◆ **BRANO DI PARTENZA**:
Michela Murgia, con il suo lessico ricco e puntuale, con il suo stile graffiante che spazia dal comico all’ironico raggiungendo punte di sarcasmo irresistibile, discorre della sofferenza senza pesantezza.
Riesce persino a fare della morte un argomento come un altro, non più un tabù, ma qualcosa che, appartenendo alla vita, può essere trattato e dibattuto liberamente. E poiché sappiamo bene che l’autrice sta anche parlando della propria morte, occorre apprezzarne il coraggio e la lucidità. A questo proposito è illuminante una sua frase: “È più facile scendere da una montagna che salirci, ma il panorama è migliore visto dalla cima.”
Leggere questo libro è pure un gesto di riconoscimento e di apprezzamento verso questa “piccola grande donna” combattente in prima linea contro le discriminazioni e i soprusi, sempre in difesa degli ultimi e della libertà riconosciuta a ognuno di poter esprimere le prorie idee senza divieti o costrizioni.
Michela Murgia è stata per un lungo tratto di vita responsabile a livello regionale dell’Azione Cattolica sarda; ha insegnato religione e conseguito un diploma in teologia. Anche in questo ambito, molto di frequente, si è trovata “voce fuori dal coro” e, come tale, posta ai margini.
Riferisce Gennaro Ferrara sul quotidiano Avvenire del 12 agosto 2023: “Michela Murgia ha fatto a botte con la religione, non con la fede che mai ha rinnegato. È stata un’intellettuale credente che ha provato sempre nella sua coscienza, come nelle pagine scritte, a far dialogare la cultura e le istanze del nostro tempo con il Vangelo, con tutta la fatica e le incongruenze che questo comporta.”

◆ **ELENCO ESTRATTO**:

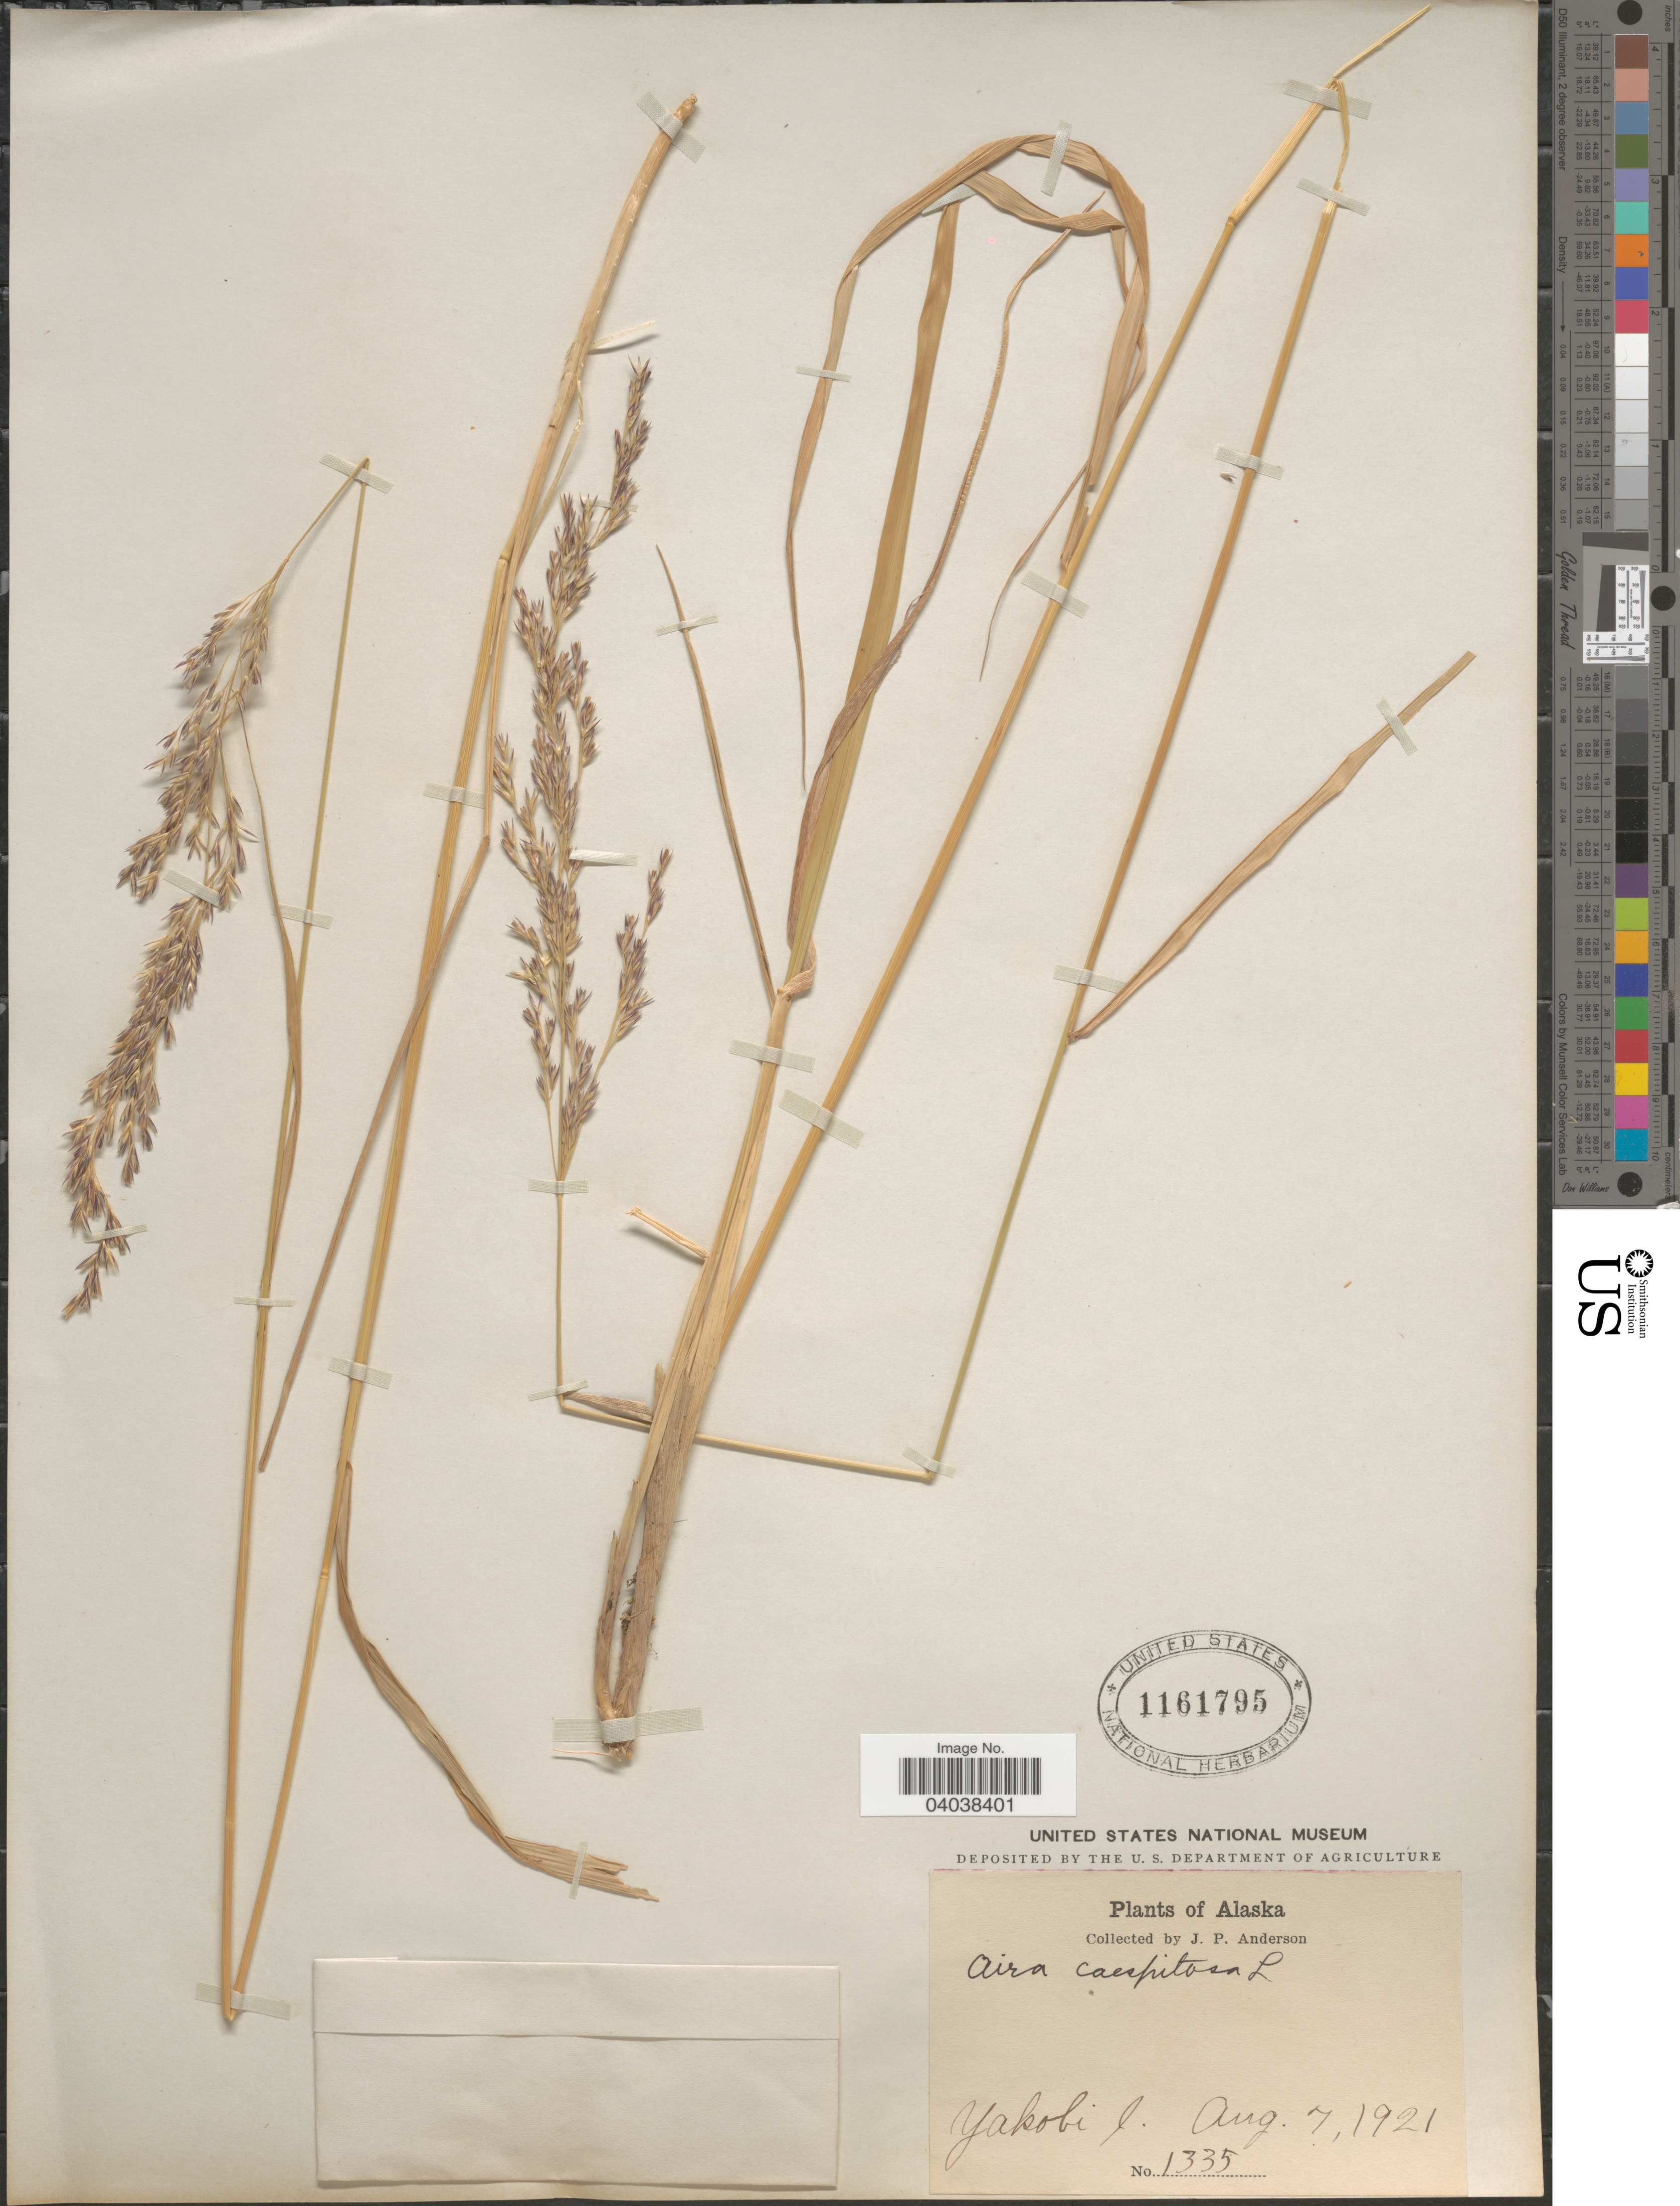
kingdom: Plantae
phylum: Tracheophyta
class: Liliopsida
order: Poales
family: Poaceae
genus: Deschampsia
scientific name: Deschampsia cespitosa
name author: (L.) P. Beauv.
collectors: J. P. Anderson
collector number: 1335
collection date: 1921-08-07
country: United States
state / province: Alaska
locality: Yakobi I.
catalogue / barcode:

◆ **BREVE ESERCIZIO**: Nel brano su Michela Murgia, in quale quotidiano e in che data scrive Gennaro Ferrara?

◆ **RISPOSTA ALL'ESERCIZIO**: Sul quotidiano Avvenire, il 12 agosto 2023.